If you use the same prefix and run the training script for multiple times, CheckPoint files with the same name may be generated. MindSpore adds underscores (_) and digits at the end of the user-defined prefix to distinguish CheckPoints with the same name.

For example, resnet50_3-2_32.ckpt indicates the CheckPoint file generated during the 32th step of the second epoch after the script is executed for the third time.

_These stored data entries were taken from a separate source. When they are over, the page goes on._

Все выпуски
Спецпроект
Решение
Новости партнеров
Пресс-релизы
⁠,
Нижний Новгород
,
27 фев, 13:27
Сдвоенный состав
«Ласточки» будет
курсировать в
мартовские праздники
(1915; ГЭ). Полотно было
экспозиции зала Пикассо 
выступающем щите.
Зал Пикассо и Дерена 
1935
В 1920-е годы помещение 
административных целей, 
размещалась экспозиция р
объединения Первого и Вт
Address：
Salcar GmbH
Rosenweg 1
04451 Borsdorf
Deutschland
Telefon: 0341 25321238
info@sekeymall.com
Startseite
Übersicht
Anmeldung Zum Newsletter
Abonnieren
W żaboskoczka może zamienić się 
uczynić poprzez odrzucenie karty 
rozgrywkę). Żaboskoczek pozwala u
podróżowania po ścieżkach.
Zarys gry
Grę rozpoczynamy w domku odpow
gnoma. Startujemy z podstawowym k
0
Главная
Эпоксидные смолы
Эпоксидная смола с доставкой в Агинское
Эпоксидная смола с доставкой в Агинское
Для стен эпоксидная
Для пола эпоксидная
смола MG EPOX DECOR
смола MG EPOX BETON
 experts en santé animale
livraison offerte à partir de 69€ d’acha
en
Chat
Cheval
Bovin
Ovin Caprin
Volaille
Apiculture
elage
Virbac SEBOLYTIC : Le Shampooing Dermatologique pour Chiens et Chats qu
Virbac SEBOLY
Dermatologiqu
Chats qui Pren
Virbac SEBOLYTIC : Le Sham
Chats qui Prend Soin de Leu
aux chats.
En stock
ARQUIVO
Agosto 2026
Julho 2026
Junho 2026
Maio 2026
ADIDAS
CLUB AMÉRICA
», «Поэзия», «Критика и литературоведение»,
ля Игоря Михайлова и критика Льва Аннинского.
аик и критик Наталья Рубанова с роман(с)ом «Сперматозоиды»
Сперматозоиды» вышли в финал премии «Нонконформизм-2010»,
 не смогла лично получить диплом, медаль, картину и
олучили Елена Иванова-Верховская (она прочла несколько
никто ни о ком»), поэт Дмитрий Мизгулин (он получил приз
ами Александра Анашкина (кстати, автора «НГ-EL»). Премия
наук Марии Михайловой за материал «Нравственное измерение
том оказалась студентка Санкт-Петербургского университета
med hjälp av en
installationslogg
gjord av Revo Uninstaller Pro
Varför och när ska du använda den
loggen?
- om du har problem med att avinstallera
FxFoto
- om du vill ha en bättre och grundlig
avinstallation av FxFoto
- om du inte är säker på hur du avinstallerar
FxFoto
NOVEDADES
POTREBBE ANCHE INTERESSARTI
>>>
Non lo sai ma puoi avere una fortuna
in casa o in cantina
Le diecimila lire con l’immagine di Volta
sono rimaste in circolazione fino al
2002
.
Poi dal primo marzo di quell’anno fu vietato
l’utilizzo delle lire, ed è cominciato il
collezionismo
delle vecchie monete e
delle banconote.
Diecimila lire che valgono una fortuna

CheckPoint Configuration Policies

MindSpore provides two types of CheckPoint saving policies: iteration policy and time policy. You can create the CheckpointConfig object to set the corresponding policies. CheckpointConfig contains the following four parameters:

save_checkpoint_steps: indicates the step interval for saving a CheckPoint file. That is, parameters are saved every specified number of steps. The default value is 1.
save_checkpoint_seconds: indicates the interval for saving a CheckPoint file. That is, parameters are saved every specified number of seconds. The default value is 0.
keep_checkpoint_max: indicates the maximum number of CheckPoint files that can be saved. The default value is 5.
keep_checkpoint_per_n_minutes: indicates the interval for saving a CheckPoint file. That is, parameters are saved every specified number of minutes. The default value is 0.

save_checkpoint_steps and keep_checkpoint_max are iteration policies, which can be configured based on the number of training iterations. save_checkpoint_seconds and keep_checkpoint_per_n_minutes are time policies, which can be configured during training.

The two types of policies cannot be used together. Iteration policies have a higher priority than time policies. When the two types of policies are configured at the same time, only iteration policies take effect. If a parameter is set to None, the related policy is canceled. After the training script is normally executed, the CheckPoint file generated during the last step is saved by default.

Loading Model Parameters

After saving CheckPoint files, you can load parameters.

For Inference Validation

In inference-only scenarios, use load_checkpoint to directly load parameters to the network for subsequent inference validation.

The sample code is as follows:

resnet = ResNet50()
load_checkpoint("resnet50-2_32.ckpt", net=resnet)
dateset_eval = create_dataset(os.path.join(mnist_path, "test"), 32, 1) # define the test dataset
loss = CrossEntropyLoss()
model = Model(resnet, loss)
acc = model.eval(dataset_eval)

The load_checkpoint method loads network parameters in the parameter file to the model. After the loading, parameters in the network are those saved in CheckPoints. The eval method validates the accuracy of the trained model.

For Retraining

In the retraining after task interruption and fine-tuning scenarios, you can load network parameters and optimizer parameters to the model.

The sample code is as follows:

# return a parameter dict for model
param_dict = load_checkpoint("resnet50-2_32.ckpt")
resnet = ResNet50()
opt = Momentum()
# load the parameter into net
load_param_into_net(resnet, param_dict)
# load the parameter into operator
load_param_into_net(opt, param_dict)
loss = SoftmaxCrossEntropyWithLogits()
model = Model(resnet, loss, opt)
model.train(epoch, dataset)

The load_checkpoint method returns a parameter dictionary and then the load_param_into_net method loads parameters in the parameter dictionary to the network or optimizer.